Der Bildschirm der Endanwender ist oft nur noch ein Spiegel der Prozesse, die geschützt im Rechenzentrum des Unternehmens ablaufen. Dahinter verbirgt sich nicht nur eine Veränderung am Ausgabegerät, das nur noch eine Mittlerfunktion zwischen Nutzer und Rechenzentrum hat, egal, ob nun auf dem Schreibtisch oder unterwegs auf dem PDA. Dazu gehören auch Veränderungen im Rechenzentrum selbst. Diese bemerkt der Nutzer nicht, sie ermöglichen aber erst die «neue Art des Desktops». Und in Zukunft wird es auch hier noch Veränderungen geben. Das Rechenzentrum wird Teil eines grossen virtuellen Ganzen werden, das Rechnerleistung, Softwarebereitstellung und -betrieb, Storage, Backup, Kontakte und vieles mehr umfasst. Der Nutzer bekommt den seinen Bedürfnissen entsprechenden Arbeitsplatz, die Ressourcen werden aus dem World Wide Web zusammengestellt – die Zukunft heisst Cloud Computing.

Immer auf dem neuesten Stand

In einer virtualisierten Desktop-Umgebung arbeitet jeder Nutzer an einem für ihn konfigurierten Gerät, das eigentlich nur ein Bereich auf einem Server ist. Er hat einen individuellen Desktop oder Laptop und kann per Definition genau die Ressourcen nutzen, die er benötigt. Da diese Konfiguration auf ihn zugeschnitten ist, muss er keine Ressourcen teilen, was die Performance eines Gerätes verlangsamen könnten. Er nutzt die neueste Software, kann seine Applikationen von unterschiedlichen Arbeitsplätzen aus ansprechen, bei Störungen kann der Administrator sofort eingreifen – egal, wo sich Rechner und Administrator gerade befinden.

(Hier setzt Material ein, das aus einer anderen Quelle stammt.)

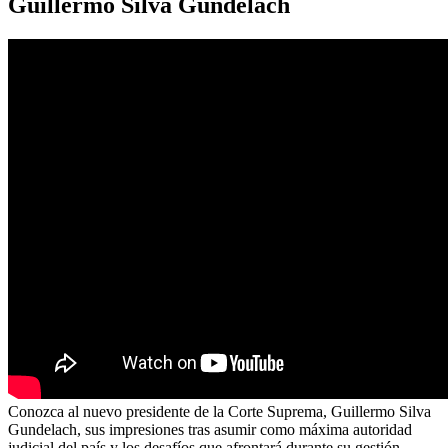
Guillermo Silva Gundelach
Conozca al nuevo presidente de la Corte Suprema, Guillermo Silva
Gundelach, sus impresiones tras asumir como máxima autoridad
judicial del país y los desafíos que afrontará durante su gestión.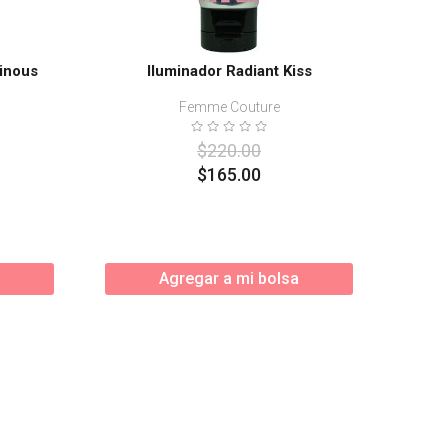
inous
Iluminador Radiant Kiss
Femme Couture
$
220
.
00
$
165
.
00
Agregar a mi bolsa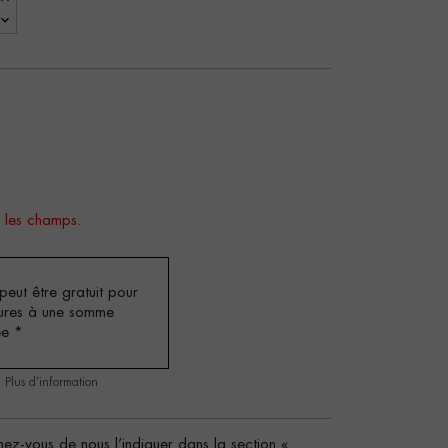
 les champs.
eut être gratuit pour
ures à une somme
ée
*
.
Plus d’information
ez-vous de nous l’indiquer dans la section «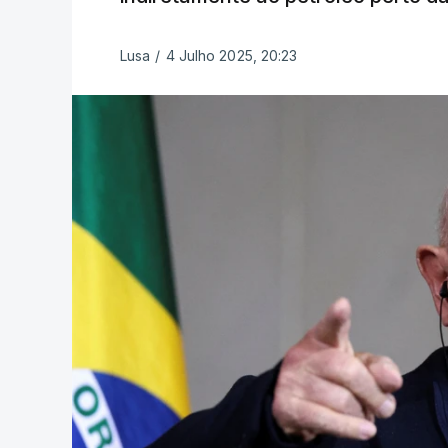
Lusa
/
4 Julho 2025, 20:23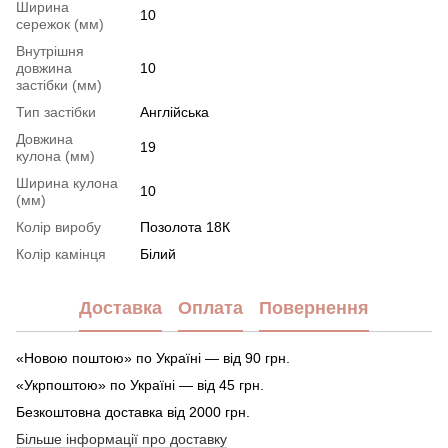
Ширина
10
сережок (мм)
Внутрішня
довжина
10
застібки (мм)
Тип застібки
Англійська
Довжина
19
кулона (мм)
Ширина кулона
10
(мм)
Колір виробу
Позолота 18К
Колір камінця
Білий
Доставка
Оплата
Повернення
«Новою поштою» по Україні — від 90 грн.
«Укрпоштою» по Україні — від 45 грн.
Безкоштовна доставка від 2000 грн.
Більше інформації про доставку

Auch für mobile Anwendungen

Dass an seinem Arbeitsplatz jetzt trotz der verbesserten Funktionalität nur noch ein Thin Client steht, der die Arbeitsoberfläche und Applikationen nicht mehr beherbergt, sondern nur noch anzeigt, nimmt der Nutzer in der Regel nicht wahr. Verändern sich seine Anforderungen, etwa in Bezug auf Speicherplatz oder Prozessorleistung, kann der Administrator den Arbeitsplatz aufwerten, ohne Schraubenschlüssel und Chips.

Anzeige

Doch auch mobile Anwender haben einen Nutzen von der Virtualisierung: Sie haben keine Probleme mehr mit der Sicherheit des Zugriffs oder ihrer Endgeräte. Die Datensicherheit und -speicherung wird im Rechenzentrum verantwortet.

Unter dem Strich bringt eine vollständige Virtualisierung, die Desktops, Applikationen und Server umfasst, auch in den Augen der Nutzer fast nur Vorteile – bei gleicher oder besserer Performance. Virtualisierung ist also die State-of-the-Art-Antwort auf viele, wenn auch lange nicht alle Fragen in der IT – heute und morgen.